キャメロン 400人のなかで笑っているのが自分だけだとしたら、まともじゃないね。ともかく、そんな体験が変わるとは思えない。

 映画をダウンロードしてノートパソコンやiPodで見るスタイルが定着して、ずいぶんになる。しかし、新しいメディアの普及と反比例するように映画館の収益が落ちているわけではない。

 私が映画界に入った80年代前半は、ひどい不景気だった。劇場はビデオに儲けを奪われ、映画産業は青息吐息。まさに激動の時代だったが、やがて業界は安定を取り戻した。激動というのは、いつの間にか落ち着くものなんだ。

 映画は生き残るのか、それとも消えるのか──これが肝心な問いだ。しかし、映画が消えそうな兆候はないし、君と私は10年、20年先も自分が好きな作品を撮り続けているはずだよ。

誤解されるモーションキャプチャー

ジャクソン 同感。最近は配給や配信手段が多様化していて、これが面白い。例えば「Xboxライブ」は映画配信もするオンラインゲームサービスで、莫大な数のユーザーを獲得している。もうすぐ独自の映画コンテンツも製作し始めると思う。

 チャンスはたくさんあるんだ。それなのに映画界は守りに入っている。勇気を奮って攻めに出ようとする人間はあなたくらいだ。
キャメロン 世間の常識では、批判を物ともせずに新世界へ飛び出す人間をパイオニアと呼ぶんだ。

 いずれにしろ、3Dは定着するだろう。映画が白黒からカラーに変わったときと似ている。映画に色が付いたからといって、キャリアを断たれた俳優はいない。

 やがて観客と映画との一体感を高めようと、ラブストーリーやシリアスドラマに3Dを使う監督が出てくるだろう。
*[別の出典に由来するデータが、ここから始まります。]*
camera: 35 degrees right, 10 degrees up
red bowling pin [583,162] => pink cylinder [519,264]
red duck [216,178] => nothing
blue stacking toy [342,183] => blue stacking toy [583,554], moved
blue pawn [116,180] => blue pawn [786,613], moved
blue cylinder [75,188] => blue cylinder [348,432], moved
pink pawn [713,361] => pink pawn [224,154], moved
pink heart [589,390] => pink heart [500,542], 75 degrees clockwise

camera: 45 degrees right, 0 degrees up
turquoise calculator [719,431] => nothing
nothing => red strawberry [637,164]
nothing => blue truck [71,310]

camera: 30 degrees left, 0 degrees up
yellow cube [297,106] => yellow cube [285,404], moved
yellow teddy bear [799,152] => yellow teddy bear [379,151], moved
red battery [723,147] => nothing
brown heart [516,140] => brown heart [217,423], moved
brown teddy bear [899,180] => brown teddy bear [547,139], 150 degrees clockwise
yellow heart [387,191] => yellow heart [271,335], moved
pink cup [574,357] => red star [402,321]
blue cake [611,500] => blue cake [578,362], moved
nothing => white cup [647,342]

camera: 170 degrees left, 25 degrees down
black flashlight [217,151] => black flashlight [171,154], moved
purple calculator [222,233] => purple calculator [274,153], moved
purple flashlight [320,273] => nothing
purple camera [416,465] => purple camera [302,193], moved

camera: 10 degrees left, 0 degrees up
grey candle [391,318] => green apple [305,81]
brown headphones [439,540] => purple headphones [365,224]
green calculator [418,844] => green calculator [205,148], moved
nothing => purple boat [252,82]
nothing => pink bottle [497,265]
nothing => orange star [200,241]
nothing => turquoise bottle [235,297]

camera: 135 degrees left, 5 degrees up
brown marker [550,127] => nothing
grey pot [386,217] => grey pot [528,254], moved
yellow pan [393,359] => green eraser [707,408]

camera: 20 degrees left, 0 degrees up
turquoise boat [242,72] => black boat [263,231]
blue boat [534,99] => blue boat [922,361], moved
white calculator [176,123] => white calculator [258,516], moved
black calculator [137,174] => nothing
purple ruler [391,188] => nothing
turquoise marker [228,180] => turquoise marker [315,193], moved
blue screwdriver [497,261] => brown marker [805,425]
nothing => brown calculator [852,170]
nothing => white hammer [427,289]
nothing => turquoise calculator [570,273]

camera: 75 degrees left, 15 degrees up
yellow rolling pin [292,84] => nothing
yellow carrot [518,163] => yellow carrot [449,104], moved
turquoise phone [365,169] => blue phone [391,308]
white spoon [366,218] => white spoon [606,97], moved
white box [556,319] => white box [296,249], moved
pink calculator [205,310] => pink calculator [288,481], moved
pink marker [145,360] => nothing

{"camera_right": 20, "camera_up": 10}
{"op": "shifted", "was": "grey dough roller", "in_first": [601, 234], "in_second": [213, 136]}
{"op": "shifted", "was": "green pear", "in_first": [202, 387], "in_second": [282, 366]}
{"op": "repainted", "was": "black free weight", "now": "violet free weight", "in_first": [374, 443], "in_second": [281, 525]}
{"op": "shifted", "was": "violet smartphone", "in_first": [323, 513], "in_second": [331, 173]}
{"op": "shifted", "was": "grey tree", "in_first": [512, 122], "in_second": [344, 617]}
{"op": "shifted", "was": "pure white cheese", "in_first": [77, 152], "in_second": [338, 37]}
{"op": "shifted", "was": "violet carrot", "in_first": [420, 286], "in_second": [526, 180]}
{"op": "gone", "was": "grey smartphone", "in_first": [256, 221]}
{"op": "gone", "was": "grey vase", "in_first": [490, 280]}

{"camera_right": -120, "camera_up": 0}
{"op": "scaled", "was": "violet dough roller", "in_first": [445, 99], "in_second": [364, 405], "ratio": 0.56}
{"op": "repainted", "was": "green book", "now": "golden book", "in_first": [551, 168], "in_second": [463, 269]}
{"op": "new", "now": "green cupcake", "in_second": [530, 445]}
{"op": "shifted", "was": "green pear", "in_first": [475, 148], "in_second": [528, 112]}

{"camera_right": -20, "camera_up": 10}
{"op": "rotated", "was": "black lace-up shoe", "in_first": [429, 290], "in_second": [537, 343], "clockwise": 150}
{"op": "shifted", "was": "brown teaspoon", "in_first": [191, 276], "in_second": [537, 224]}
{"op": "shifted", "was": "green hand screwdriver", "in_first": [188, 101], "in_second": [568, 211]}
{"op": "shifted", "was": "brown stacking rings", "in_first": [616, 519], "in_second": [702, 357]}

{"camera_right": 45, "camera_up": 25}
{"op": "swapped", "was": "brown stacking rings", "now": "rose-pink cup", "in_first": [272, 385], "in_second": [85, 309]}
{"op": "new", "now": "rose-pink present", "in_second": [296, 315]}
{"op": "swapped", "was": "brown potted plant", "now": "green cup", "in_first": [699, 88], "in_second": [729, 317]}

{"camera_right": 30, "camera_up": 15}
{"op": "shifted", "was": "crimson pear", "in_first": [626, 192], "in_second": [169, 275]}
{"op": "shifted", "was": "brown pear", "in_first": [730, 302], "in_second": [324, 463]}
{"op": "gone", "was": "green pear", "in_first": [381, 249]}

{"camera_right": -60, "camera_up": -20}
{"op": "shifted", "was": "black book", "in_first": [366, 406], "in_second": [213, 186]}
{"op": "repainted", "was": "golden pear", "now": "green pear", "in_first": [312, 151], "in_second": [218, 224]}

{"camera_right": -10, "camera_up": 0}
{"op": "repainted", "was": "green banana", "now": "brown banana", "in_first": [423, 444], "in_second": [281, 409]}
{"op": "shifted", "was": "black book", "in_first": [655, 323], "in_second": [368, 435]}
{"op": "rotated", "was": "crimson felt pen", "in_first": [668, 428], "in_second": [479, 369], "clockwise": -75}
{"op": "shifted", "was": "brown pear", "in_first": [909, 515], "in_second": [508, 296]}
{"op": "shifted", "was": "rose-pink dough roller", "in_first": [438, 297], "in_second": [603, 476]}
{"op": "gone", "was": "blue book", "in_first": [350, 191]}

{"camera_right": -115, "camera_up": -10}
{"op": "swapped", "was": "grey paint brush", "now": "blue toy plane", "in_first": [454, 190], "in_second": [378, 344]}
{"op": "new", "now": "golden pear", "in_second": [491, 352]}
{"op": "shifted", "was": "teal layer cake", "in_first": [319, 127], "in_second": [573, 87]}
今のところ、ハリウッドの大手は夢にも思っていないようだけどね。

ジャクソン 私は10分以内にそれが3Dだってことを忘れてしまうと思う。いい意味でね。3Dの問題点は映像の暗さだけだ。それも技術的問題にすぎないから、簡単に克服できると思う。

キャメロン もう克服した。明るさの問題は技術的に解決している。とてもいい映像になったよ。

ジャクソン 3Dに眼鏡が必要じゃなくなるまで、あとどれくらいかかるのかな?

キャメロン ノートパソコンや、やや小さめのプラズマディスプレイのサイズでうまくいったのを見た。画像が二重に見えないようにするには、自分の頭を正しい位置に持っていく必要がある。でも、みんなきれいな画像を見るためにディスプレイを動かすのには慣れている。それと同じことだ。

 3、4年後には、眼鏡なしで3D映画を見られるiPhoneができるんじゃないかな。もちろん、その前にノートパソコンで見られるようになる。

 最初に売れるのは眼鏡を使えるようにしたディスプレイだろう。使い捨ての眼鏡をたくさん用意して、家でスーパーボウル観戦パーティーもできる。次に眼鏡なしで見られるものが普及するだろう。5年以内にそうなると思う。

ジャクソン 今はまだモーションキャプチャーは誤解されている。

キャメロン 君の『ロード・オブ・ザ・リング』の第2部、第3部に登場したゴラムはモーションキャプチャーの最初の成功例の1つだね。映画の世界に新しいアイデアが突然出現して、人間以外のキャラクターも魂を持てるようになった。

ジャクソン ゴラムとキング・コングで肝心なのは目だった。これまでのCG映画史上で最も素晴らしい目になったと思う。